İslam, Mekke - Medine ve bütün çevreye yayıldı. Yüce Allah'ın dini tamamlanıyordu. Artık ne Lat, ne Menat, ne Hübel ne de başka put kalmamıştı.
Unutulmuş olan tek Allah inancı yüreklerde yeniden yerini aldı. Artık putlara ve kullara değil, Yüce Rabbe kulluk yapılacaktı.
?Mekke'ye Yolculuk Var
Yapması gereken son bir iş kalmıştı. Ümmetinin başında hac yapmak ve hac yaptırmak. Hem hacc ibadetini yapacak ve hem de gönlünün sevgilisi olan Mekke'ye bir daha gidecek ve Kâbe'ye dokunacaktı. Mutluydu. Putperestliğin kökünü kazıdığı için mutluydu. Kâbe'yi göreceği, Hz. Hatice'nin mezarını gözleyeceği için mutluydu.İnsanların hacca davet edilmelerini emretti. Duyurdular. Binlerce insan hem Medine'ye ve hem de Mekke'ye akmaya başladılar. Herkes onunla hac yapmanın hazzını yaşamak istiyordu.
İhram hazırlığını yaptı. Devesinin sırtında, yanında en yakınları ve sahabesiyle Zulhuleyfe denilen ve Medine'ye on kilometre mesafede olan bölgeye geldi. Orada iki rekat ihram namazını kıldı. Sonra hac için niyet etti. Cemaatle beraber telbiye getirdiler.

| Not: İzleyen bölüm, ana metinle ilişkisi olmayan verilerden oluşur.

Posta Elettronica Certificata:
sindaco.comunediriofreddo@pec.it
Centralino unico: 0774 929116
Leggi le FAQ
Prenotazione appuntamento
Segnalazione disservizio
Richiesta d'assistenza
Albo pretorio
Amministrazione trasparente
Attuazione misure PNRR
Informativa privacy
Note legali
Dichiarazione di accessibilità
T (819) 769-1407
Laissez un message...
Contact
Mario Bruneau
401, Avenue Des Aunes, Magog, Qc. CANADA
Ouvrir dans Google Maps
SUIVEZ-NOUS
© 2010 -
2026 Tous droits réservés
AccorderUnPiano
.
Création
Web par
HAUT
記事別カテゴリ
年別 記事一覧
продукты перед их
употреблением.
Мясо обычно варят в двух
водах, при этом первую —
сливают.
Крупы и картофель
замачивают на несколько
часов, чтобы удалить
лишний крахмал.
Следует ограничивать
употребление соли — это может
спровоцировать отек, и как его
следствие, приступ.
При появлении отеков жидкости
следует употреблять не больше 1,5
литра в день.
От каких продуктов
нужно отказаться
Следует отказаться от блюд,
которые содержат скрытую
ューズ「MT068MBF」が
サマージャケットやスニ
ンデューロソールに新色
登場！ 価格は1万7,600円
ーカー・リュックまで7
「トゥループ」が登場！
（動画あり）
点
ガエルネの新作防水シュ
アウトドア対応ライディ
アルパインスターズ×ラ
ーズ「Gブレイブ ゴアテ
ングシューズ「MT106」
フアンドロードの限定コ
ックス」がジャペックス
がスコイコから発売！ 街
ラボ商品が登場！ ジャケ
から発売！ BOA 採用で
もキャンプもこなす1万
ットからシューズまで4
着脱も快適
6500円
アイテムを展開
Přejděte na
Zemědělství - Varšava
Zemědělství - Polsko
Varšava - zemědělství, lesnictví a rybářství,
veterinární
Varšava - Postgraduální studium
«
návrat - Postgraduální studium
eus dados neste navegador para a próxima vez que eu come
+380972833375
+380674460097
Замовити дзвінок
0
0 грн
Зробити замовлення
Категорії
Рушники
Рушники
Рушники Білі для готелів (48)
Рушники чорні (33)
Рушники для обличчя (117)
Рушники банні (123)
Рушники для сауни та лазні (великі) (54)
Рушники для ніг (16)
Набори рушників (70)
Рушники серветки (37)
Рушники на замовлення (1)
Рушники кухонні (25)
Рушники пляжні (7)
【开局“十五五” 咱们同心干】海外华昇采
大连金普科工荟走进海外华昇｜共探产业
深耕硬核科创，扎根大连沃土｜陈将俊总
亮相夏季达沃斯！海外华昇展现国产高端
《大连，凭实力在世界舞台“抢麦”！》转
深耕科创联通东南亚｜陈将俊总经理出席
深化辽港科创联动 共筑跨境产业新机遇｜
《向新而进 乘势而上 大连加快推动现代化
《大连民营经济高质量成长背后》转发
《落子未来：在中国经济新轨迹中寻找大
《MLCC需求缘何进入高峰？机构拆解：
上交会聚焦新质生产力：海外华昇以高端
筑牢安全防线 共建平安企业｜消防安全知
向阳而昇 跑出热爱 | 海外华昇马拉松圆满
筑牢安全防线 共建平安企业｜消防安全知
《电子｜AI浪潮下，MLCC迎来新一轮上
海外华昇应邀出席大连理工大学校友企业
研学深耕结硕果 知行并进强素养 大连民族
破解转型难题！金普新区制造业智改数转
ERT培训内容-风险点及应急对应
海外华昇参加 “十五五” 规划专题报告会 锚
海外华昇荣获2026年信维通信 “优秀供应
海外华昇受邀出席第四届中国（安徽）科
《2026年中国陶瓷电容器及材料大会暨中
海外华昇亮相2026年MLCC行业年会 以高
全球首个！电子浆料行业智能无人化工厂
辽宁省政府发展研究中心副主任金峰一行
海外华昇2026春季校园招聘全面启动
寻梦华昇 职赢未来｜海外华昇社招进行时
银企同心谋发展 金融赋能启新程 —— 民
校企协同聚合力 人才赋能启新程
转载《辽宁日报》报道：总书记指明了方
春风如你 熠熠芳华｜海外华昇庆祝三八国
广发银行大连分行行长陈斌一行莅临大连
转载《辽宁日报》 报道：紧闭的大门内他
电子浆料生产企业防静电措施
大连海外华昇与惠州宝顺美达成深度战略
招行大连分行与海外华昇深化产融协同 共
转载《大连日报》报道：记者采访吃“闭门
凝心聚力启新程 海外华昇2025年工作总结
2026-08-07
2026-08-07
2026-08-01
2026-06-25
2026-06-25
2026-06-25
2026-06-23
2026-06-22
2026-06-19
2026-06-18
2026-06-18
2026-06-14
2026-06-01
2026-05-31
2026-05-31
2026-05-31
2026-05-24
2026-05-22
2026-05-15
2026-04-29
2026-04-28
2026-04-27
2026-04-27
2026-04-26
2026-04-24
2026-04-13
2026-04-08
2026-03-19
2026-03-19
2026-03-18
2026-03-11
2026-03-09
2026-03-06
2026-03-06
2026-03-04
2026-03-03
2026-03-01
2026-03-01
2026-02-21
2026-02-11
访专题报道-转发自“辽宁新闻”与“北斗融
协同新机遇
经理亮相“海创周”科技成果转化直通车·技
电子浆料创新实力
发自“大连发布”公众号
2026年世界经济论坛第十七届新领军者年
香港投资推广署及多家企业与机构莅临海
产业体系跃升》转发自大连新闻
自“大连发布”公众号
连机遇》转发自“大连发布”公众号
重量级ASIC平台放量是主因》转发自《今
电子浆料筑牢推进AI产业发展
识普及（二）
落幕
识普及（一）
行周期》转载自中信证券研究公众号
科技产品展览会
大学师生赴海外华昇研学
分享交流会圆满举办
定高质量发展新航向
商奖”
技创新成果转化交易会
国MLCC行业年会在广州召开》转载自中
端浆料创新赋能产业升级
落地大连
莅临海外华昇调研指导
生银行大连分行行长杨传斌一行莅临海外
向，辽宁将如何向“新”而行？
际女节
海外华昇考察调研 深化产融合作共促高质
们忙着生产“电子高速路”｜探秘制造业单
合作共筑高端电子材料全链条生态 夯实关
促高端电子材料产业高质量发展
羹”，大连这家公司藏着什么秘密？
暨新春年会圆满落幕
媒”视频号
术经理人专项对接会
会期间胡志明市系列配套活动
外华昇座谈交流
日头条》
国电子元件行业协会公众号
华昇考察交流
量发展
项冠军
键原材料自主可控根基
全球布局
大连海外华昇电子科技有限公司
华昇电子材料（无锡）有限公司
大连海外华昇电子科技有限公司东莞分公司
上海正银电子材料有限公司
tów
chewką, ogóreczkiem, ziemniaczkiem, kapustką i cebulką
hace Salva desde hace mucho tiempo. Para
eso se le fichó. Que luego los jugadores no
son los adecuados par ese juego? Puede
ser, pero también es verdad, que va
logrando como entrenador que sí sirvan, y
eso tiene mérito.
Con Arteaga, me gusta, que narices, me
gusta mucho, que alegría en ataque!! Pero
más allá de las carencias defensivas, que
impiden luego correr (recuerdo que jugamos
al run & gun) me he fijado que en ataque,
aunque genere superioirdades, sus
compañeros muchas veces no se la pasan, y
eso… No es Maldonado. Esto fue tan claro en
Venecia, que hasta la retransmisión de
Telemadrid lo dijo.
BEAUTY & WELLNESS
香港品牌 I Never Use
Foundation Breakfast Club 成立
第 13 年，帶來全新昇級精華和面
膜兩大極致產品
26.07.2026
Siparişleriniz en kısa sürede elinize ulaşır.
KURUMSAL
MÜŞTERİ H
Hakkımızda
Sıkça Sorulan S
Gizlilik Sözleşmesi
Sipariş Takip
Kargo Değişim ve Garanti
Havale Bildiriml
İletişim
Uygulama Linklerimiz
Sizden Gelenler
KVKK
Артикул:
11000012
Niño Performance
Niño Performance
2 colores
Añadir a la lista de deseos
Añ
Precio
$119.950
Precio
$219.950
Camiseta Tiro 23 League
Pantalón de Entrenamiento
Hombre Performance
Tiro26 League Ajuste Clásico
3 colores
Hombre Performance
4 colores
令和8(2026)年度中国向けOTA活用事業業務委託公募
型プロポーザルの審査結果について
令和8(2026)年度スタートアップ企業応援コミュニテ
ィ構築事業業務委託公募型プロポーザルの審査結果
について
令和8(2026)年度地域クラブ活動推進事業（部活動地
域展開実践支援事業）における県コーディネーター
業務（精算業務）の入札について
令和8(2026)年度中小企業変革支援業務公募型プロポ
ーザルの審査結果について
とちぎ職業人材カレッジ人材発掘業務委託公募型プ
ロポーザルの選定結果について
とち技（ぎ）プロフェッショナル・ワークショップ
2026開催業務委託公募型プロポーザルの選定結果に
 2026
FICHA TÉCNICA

?Lebbeyk Allahümme Lebbeyk
Telbiye, Allah'ın gelin emrine yapılan bir itaat çağrısıdır. Anlamı şudur; "Buyur ey Rabbim! Emrine geldim. Emrine hazırım. Buyur ey Allah'ım. Senin eşin ve ortağın yoktur. Mülk, güç, kudret sana aittir."
Allah'ım Rızanı İstiyorum
Binlerce insanla Zulhuleyfe'den hareket etti. Üzerinde ihram vardı. Yaşı: 63 civarındaydı. Yolculuk esnasında her tepeye çıktığında Lebbeyke duasını tekrar etti.
Mübarek başını göğe kaldırıp şöyle dua ediyordu: "Allah'ım! Rızanı ve cennetini istiyorum. Cehennem ateşinden ve senin bana gazaplanmandan sana sığınıyorum."
Saçlarına ve sakalına kır düşmüştü.
Namaz vakitleri için orduyu durduruyor, namaz kıldırıyordu. Sorulan soruları cevaplıyordu.